[Start Task data]
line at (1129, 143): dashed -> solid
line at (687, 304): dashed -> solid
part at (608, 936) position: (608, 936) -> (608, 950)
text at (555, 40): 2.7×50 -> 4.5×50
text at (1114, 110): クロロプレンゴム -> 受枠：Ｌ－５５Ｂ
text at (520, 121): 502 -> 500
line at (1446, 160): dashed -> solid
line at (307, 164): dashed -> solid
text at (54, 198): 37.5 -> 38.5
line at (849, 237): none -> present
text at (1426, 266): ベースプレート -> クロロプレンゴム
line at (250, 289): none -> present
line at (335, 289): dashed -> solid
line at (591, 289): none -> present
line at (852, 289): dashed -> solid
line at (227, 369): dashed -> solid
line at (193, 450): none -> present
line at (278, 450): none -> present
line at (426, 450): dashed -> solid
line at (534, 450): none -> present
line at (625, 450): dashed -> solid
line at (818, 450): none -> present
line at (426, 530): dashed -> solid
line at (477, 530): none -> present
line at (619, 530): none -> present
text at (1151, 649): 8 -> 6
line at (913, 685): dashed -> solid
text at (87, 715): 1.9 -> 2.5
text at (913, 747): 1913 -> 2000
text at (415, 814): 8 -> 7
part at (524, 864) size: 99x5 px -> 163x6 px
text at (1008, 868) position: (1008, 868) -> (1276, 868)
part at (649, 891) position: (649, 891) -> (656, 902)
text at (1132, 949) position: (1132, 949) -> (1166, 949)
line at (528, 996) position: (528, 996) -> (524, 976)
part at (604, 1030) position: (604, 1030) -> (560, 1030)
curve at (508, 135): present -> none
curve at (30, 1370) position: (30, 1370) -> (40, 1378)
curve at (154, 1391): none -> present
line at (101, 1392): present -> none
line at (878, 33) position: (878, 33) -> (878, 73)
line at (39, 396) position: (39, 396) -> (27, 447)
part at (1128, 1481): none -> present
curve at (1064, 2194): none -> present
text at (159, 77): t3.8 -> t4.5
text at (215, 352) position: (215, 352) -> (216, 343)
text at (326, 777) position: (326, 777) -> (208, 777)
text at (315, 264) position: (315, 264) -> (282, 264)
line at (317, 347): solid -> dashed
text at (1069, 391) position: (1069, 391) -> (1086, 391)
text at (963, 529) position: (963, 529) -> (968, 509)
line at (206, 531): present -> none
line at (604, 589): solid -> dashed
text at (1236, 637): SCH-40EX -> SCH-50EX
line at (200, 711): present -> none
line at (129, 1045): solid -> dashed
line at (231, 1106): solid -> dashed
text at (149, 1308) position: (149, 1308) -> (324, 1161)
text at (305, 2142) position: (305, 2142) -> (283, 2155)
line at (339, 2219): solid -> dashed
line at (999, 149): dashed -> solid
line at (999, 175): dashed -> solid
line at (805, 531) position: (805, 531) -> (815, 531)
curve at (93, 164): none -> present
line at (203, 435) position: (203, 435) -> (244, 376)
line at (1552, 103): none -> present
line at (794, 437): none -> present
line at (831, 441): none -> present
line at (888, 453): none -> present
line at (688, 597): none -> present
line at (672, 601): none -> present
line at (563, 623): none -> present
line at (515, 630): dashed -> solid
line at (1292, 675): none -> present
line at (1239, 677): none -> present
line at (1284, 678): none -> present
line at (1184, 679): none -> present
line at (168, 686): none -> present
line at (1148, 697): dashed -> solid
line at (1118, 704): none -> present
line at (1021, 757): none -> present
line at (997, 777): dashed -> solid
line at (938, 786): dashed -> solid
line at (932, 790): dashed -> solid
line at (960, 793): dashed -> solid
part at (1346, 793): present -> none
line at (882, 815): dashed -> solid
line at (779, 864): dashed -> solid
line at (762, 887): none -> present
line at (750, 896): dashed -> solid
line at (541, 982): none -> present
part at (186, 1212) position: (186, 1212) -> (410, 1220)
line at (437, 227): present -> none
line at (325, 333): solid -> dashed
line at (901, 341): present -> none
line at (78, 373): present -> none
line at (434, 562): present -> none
[End Task data]
What to work on -> Please return every line of the material above unchanged, in the same order, from first to last.

Complete answer ->
line at (1129, 143): dashed -> solid
line at (687, 304): dashed -> solid
part at (608, 936) position: (608, 936) -> (608, 950)
text at (555, 40): 2.7×50 -> 4.5×50
text at (1114, 110): クロロプレンゴム -> 受枠：Ｌ－５５Ｂ
text at (520, 121): 502 -> 500
line at (1446, 160): dashed -> solid
line at (307, 164): dashed -> solid
text at (54, 198): 37.5 -> 38.5
line at (849, 237): none -> present
text at (1426, 266): ベースプレート -> クロロプレンゴム
line at (250, 289): none -> present
line at (335, 289): dashed -> solid
line at (591, 289): none -> present
line at (852, 289): dashed -> solid
line at (227, 369): dashed -> solid
line at (193, 450): none -> present
line at (278, 450): none -> present
line at (426, 450): dashed -> solid
line at (534, 450): none -> present
line at (625, 450): dashed -> solid
line at (818, 450): none -> present
line at (426, 530): dashed -> solid
line at (477, 530): none -> present
line at (619, 530): none -> present
text at (1151, 649): 8 -> 6
line at (913, 685): dashed -> solid
text at (87, 715): 1.9 -> 2.5
text at (913, 747): 1913 -> 2000
text at (415, 814): 8 -> 7
part at (524, 864) size: 99x5 px -> 163x6 px
text at (1008, 868) position: (1008, 868) -> (1276, 868)
part at (649, 891) position: (649, 891) -> (656, 902)
text at (1132, 949) position: (1132, 949) -> (1166, 949)
line at (528, 996) position: (528, 996) -> (524, 976)
part at (604, 1030) position: (604, 1030) -> (560, 1030)
curve at (508, 135): present -> none
curve at (30, 1370) position: (30, 1370) -> (40, 1378)
curve at (154, 1391): none -> present
line at (101, 1392): present -> none
line at (878, 33) position: (878, 33) -> (878, 73)
line at (39, 396) position: (39, 396) -> (27, 447)
part at (1128, 1481): none -> present
curve at (1064, 2194): none -> present
text at (159, 77): t3.8 -> t4.5
text at (215, 352) position: (215, 352) -> (216, 343)
text at (326, 777) position: (326, 777) -> (208, 777)
text at (315, 264) position: (315, 264) -> (282, 264)
line at (317, 347): solid -> dashed
text at (1069, 391) position: (1069, 391) -> (1086, 391)
text at (963, 529) position: (963, 529) -> (968, 509)
line at (206, 531): present -> none
line at (604, 589): solid -> dashed
text at (1236, 637): SCH-40EX -> SCH-50EX
line at (200, 711): present -> none
line at (129, 1045): solid -> dashed
line at (231, 1106): solid -> dashed
text at (149, 1308) position: (149, 1308) -> (324, 1161)
text at (305, 2142) position: (305, 2142) -> (283, 2155)
line at (339, 2219): solid -> dashed
line at (999, 149): dashed -> solid
line at (999, 175): dashed -> solid
line at (805, 531) position: (805, 531) -> (815, 531)
curve at (93, 164): none -> present
line at (203, 435) position: (203, 435) -> (244, 376)
line at (1552, 103): none -> present
line at (794, 437): none -> present
line at (831, 441): none -> present
line at (888, 453): none -> present
line at (688, 597): none -> present
line at (672, 601): none -> present
line at (563, 623): none -> present
line at (515, 630): dashed -> solid
line at (1292, 675): none -> present
line at (1239, 677): none -> present
line at (1284, 678): none -> present
line at (1184, 679): none -> present
line at (168, 686): none -> present
line at (1148, 697): dashed -> solid
line at (1118, 704): none -> present
line at (1021, 757): none -> present
line at (997, 777): dashed -> solid
line at (938, 786): dashed -> solid
line at (932, 790): dashed -> solid
line at (960, 793): dashed -> solid
part at (1346, 793): present -> none
line at (882, 815): dashed -> solid
line at (779, 864): dashed -> solid
line at (762, 887): none -> present
line at (750, 896): dashed -> solid
line at (541, 982): none -> present
part at (186, 1212) position: (186, 1212) -> (410, 1220)
line at (437, 227): present -> none
line at (325, 333): solid -> dashed
line at (901, 341): present -> none
line at (78, 373): present -> none
line at (434, 562): present -> none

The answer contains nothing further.